Too young (under 21) or age at loan maturity exceeds bank's limit (typically 60-65 years). Shorter remaining working years limit loan tenure and affordability.
Applying to many banks simultaneously raises red flags. Recent hard inquiries on credit report suggest financial distress.
Most Kenyan banks require a minimum deposit of 10-15% of the property value. However, a 20-30% deposit gives you access to better interest rates and terms. First-time buyers may access special programs with lower deposit requirements through the National Housing Development Fund.
Yes, but requirements are stricter. You'll need at least 2 years of audited accounts, KRA tax returns, business registration documents, and proof of consistent business income. Some banks require self-employed applicants to provide larger deposits (20-30%).

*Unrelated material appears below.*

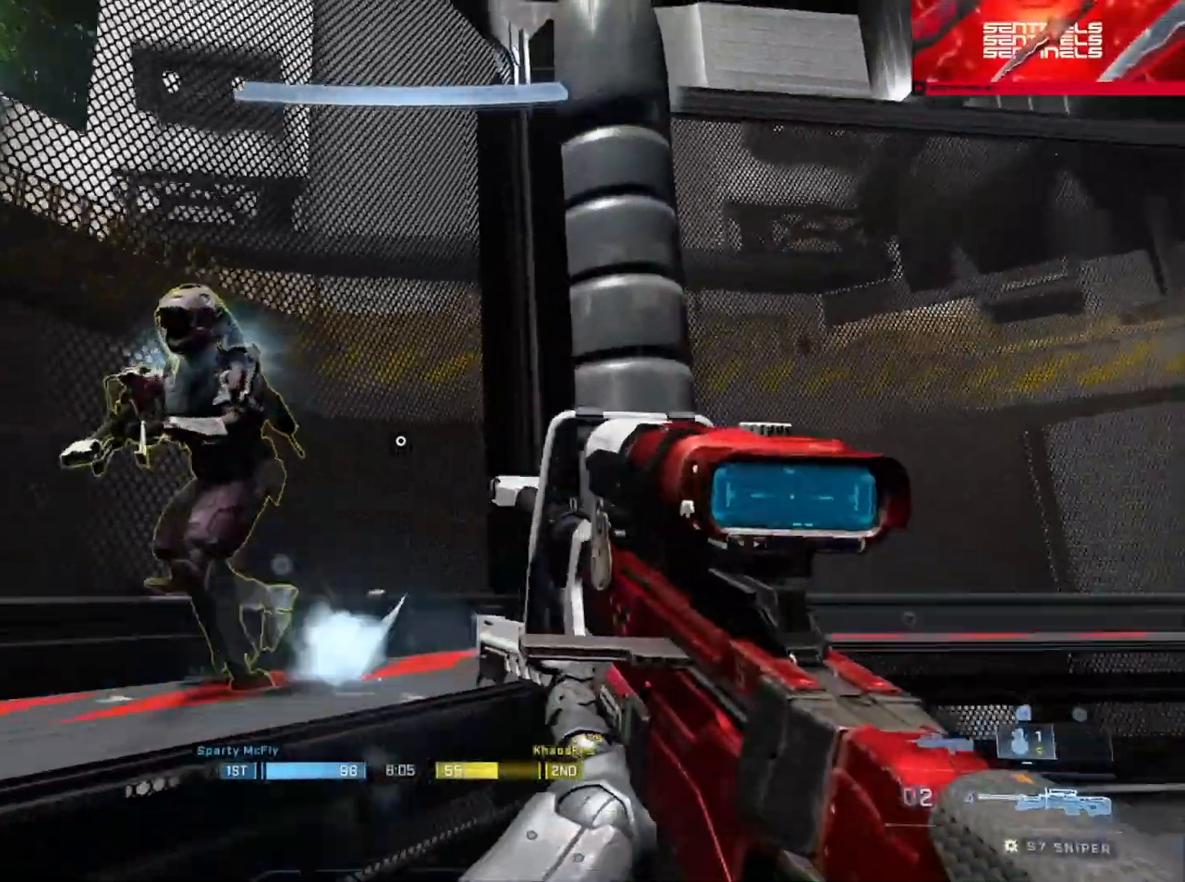
{"buttons": ["Y"], "left_stick": "down-right", "right_stick": "down-left", "events": [[66, "R2", "down"], [233, "R1", "down"], [250, "left_stick", "down-left"], [266, "R2", "up"], [350, "left_stick", "down-right"], [367, "R1", "up"], [433, "right_stick", "down-left"], [500, "Y", "down"]]}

Fixed rates offer payment certainty but typically start 1-2% higher. Variable rates start lower but can increase. Choose fixed if you prefer stability and expect rates to rise. Choose variable if you can handle payment fluctuations and expect rates to fall. Your risk tolerance and financial flexibility should guide this decision.
The complete process typically takes 4-8 weeks from application to disbursement. Existing customers with complete documentation may get faster approval (2-3 weeks). Delays often occur during valuation, legal processes, or incomplete documentation.
Most banks allow early repayment but may charge a penalty of 1-3% of the outstanding balance. Some banks waive penalties after a minimum period (e.g., 5 years). Review your mortgage agreement carefully as terms vary between lenders. Early repayment can save significant interest costs.
Contact your bank immediately if you anticipate payment difficulties. Banks may offer solutions like payment holidays, loan restructuring, or temporary interest-only payments. Continued default can lead to penalties, legal action, and eventually property foreclosure. Your credit score will also be negatively affected.
Yes, but you must inform your bank. Some mortgage terms restrict renting, especially for owner-occupier mortgages which have better rates. Buy-to-let mortgages are specifically designed for rental properties but have higher interest rates (typically 1-2% more).
Yes, homeowners can claim mortgage interest relief up to KES 300,000 per year (KES 25,000 monthly) on their first home. This reduces your taxable income. You must provide documentation from your bank to KRA when filing returns. This benefit applies only to owner-occupied residential properties.